Le dilemme se pose moins à Jack, puisqu'il n'a pas à renoncer à sa création, vu qu'il s'est contenté de reprendre les chansons des Beatles, et qu'il vit un syndrôme de l'imposteur. Mais Jack était pauvre, mal considéré. Il connait enfin l'ascension sociale, la reconnaissance et la richesse, et une femme lui demande de tout quitter pour elle ! L'argent ne fait pas le bonheur et pour vivre heureux, vivons cachés, j'en suis convaincue. Mais tout de même... "tu crèves la dalle ? oui mais t'as une amoureuse, alors contente-toi de vivre d'amour et d'eau fraîche !" Slumdog millionnaire, du même réalisateur Danny Boyle, parlait déjà d'un Indien pauvre et amoureux qui tente de fuir sa condition sociale, et le film m'avait dérangée à l'époque en mélangeant une histoire d'amour naïve et kitsch dans le style de bollywood, des personnages qui dansent, avec la réalité sordide d'un bidonville. De ce réalisateur, j'ai mieux apprécié Petits meurtres entre amis, Sunshine et 28 jours + tard.

Comme Slumdog millionnaire, je reproche à Yesterday sa bluette trop niaise. Le scénariste Richard Curtis est spécialiste des comédies sentimentales réussies mais qui pêchent parfois par leur excès de mièvrerie (Love actually, Bridget Jones...) 

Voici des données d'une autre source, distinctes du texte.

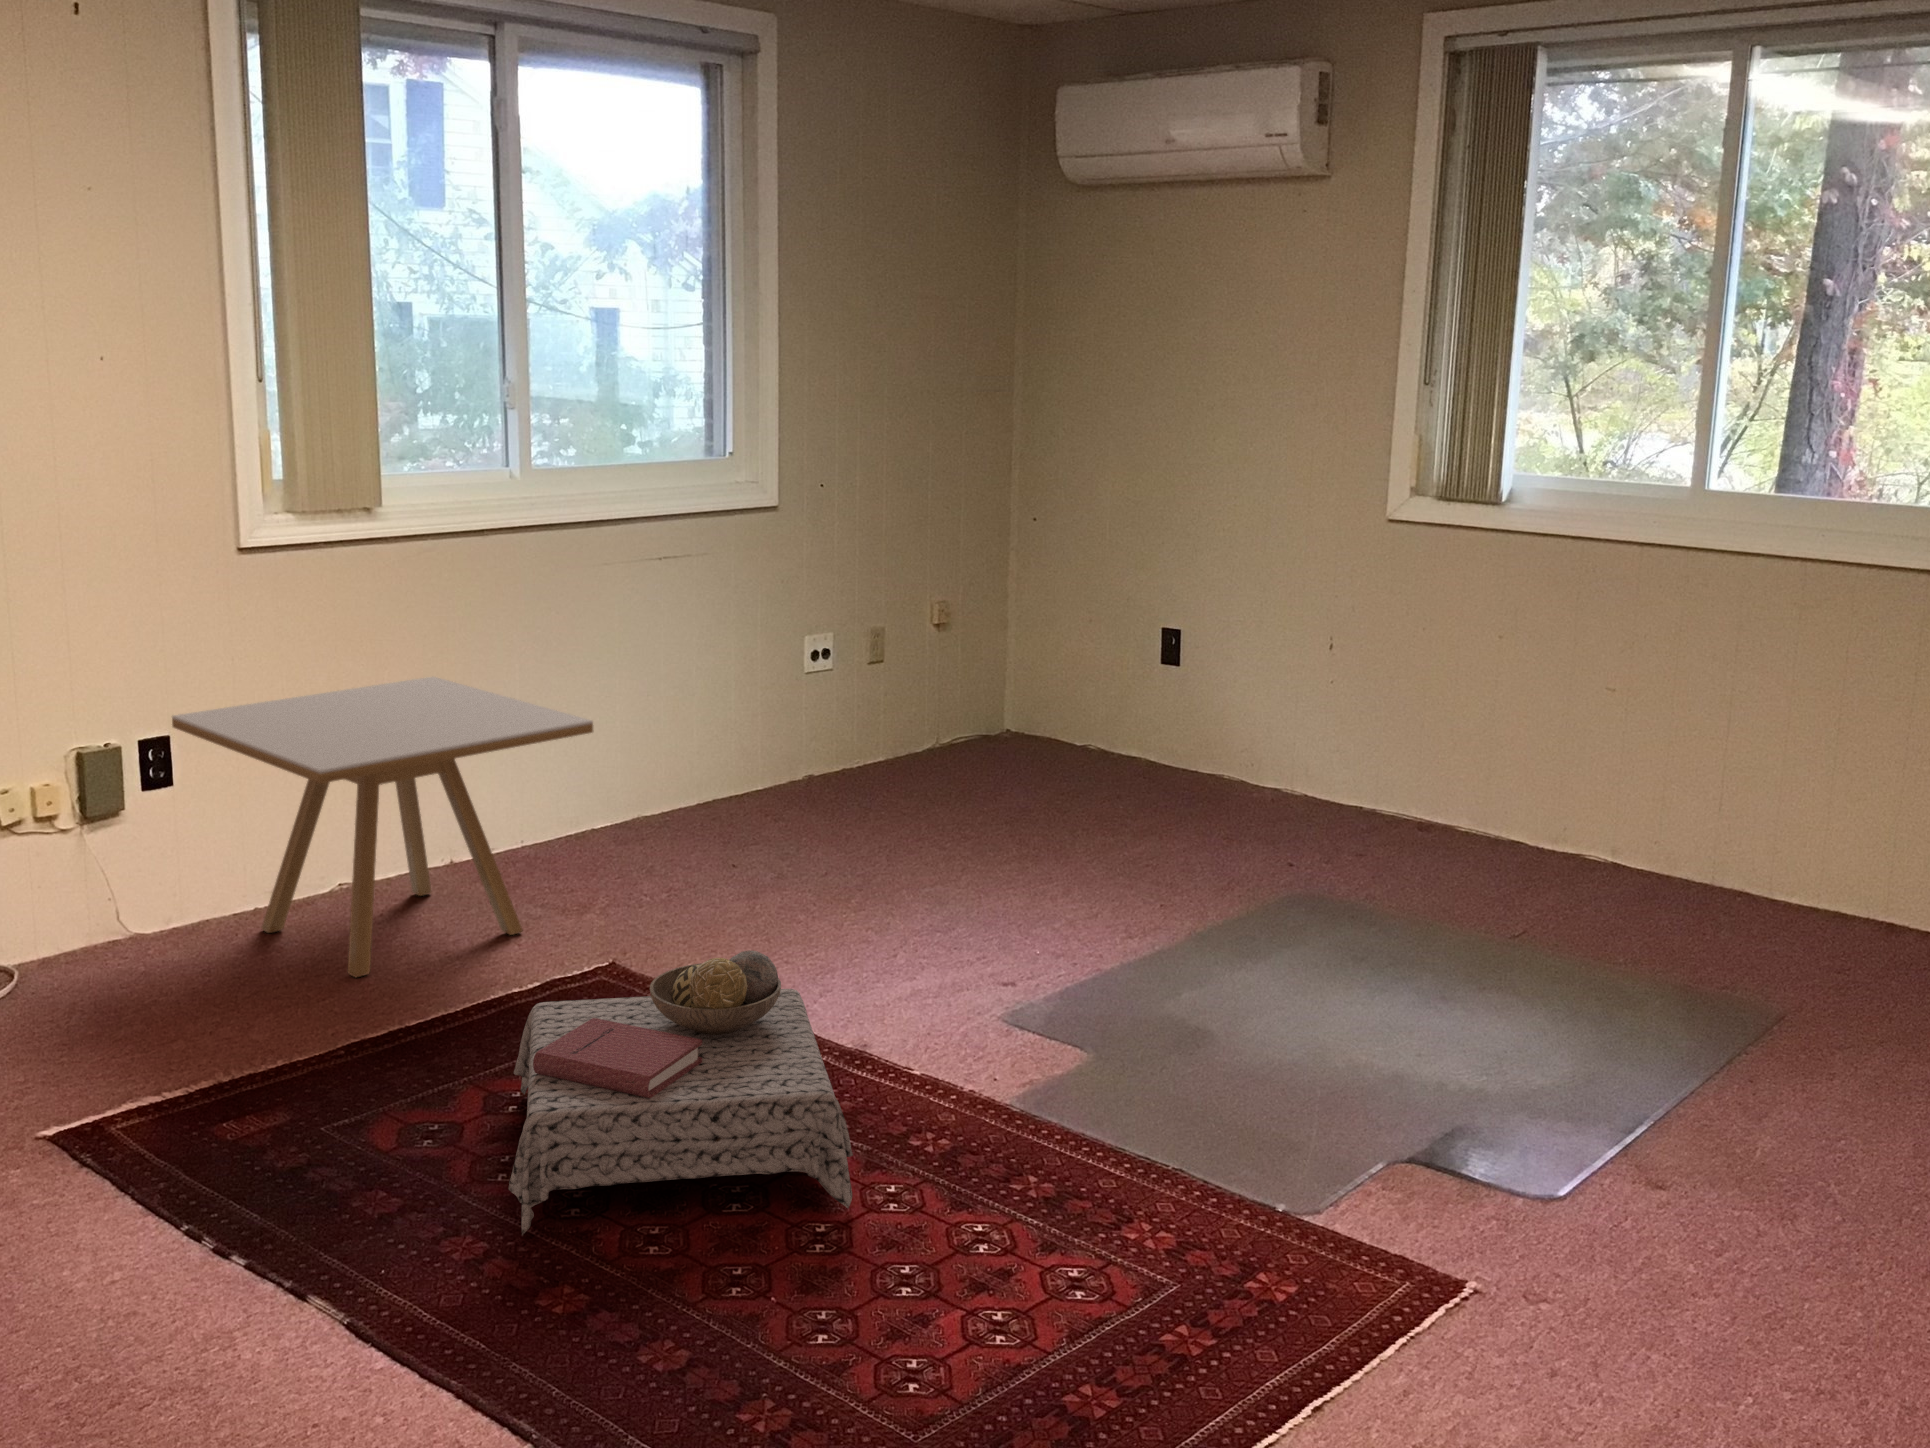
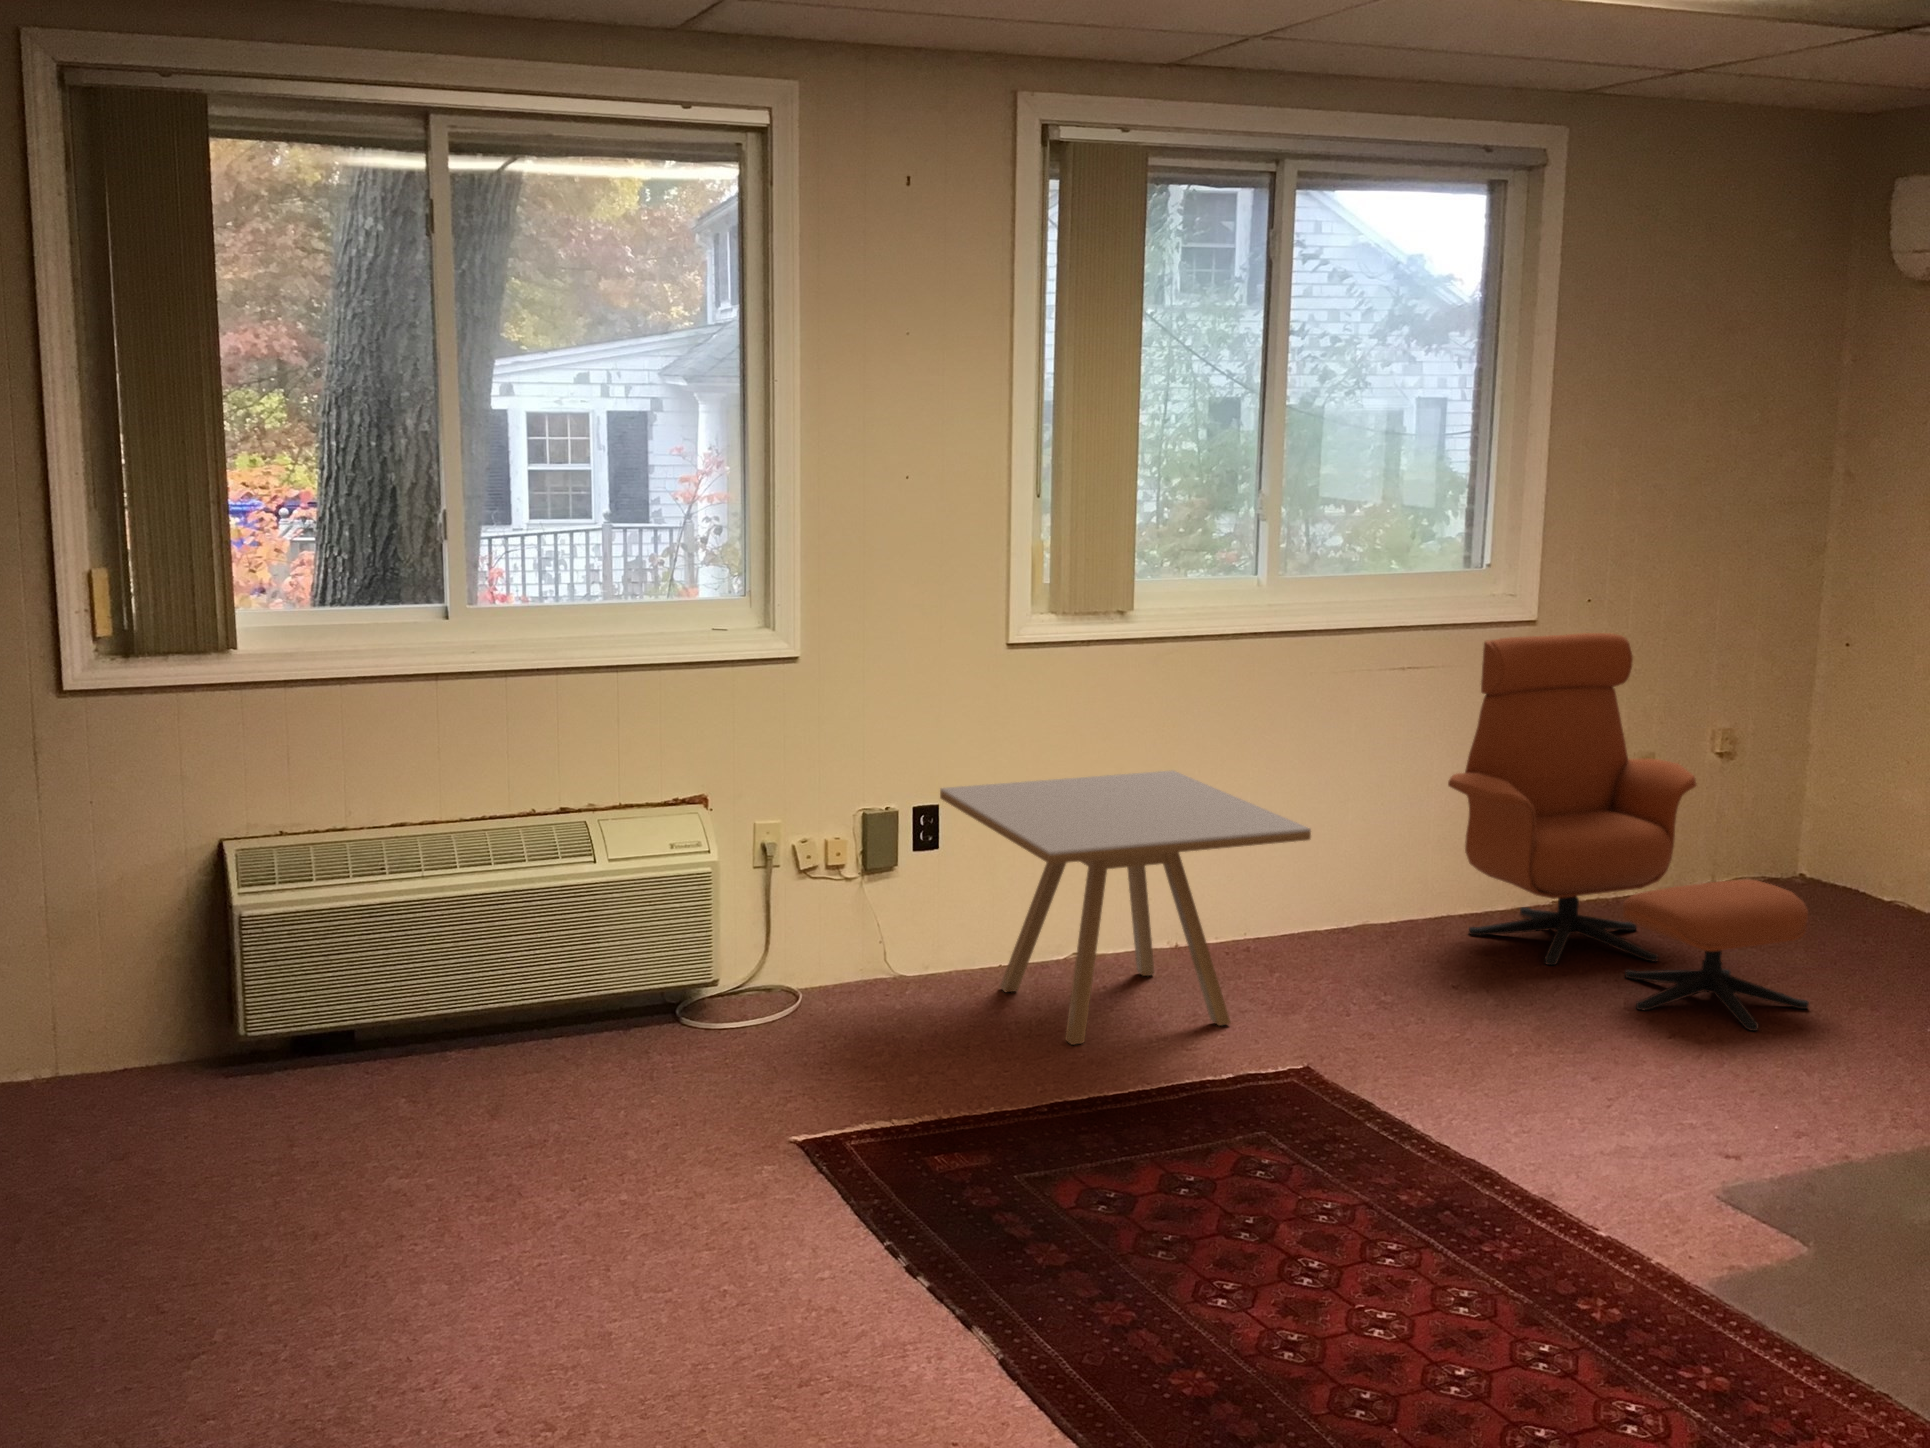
lounge chair: none [708,514,1042,870] -> present [1448,633,1809,1031]
ottoman: present [509,950,853,1235] -> none [1161,1078,1504,1357]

Autre déception : j'attendais un caméo de Paul et Ringo, mais non...  Les auteurs ont demandé l'avis des ex beatles avant de sortir le film. Ringo était très enthousiaste, Paul a adoré voir Yesterday incognito dans un cinéma, mais ils ne jouent pas leur propre rôle comme Johnny Halliday dans Jean-Philippe, dommage.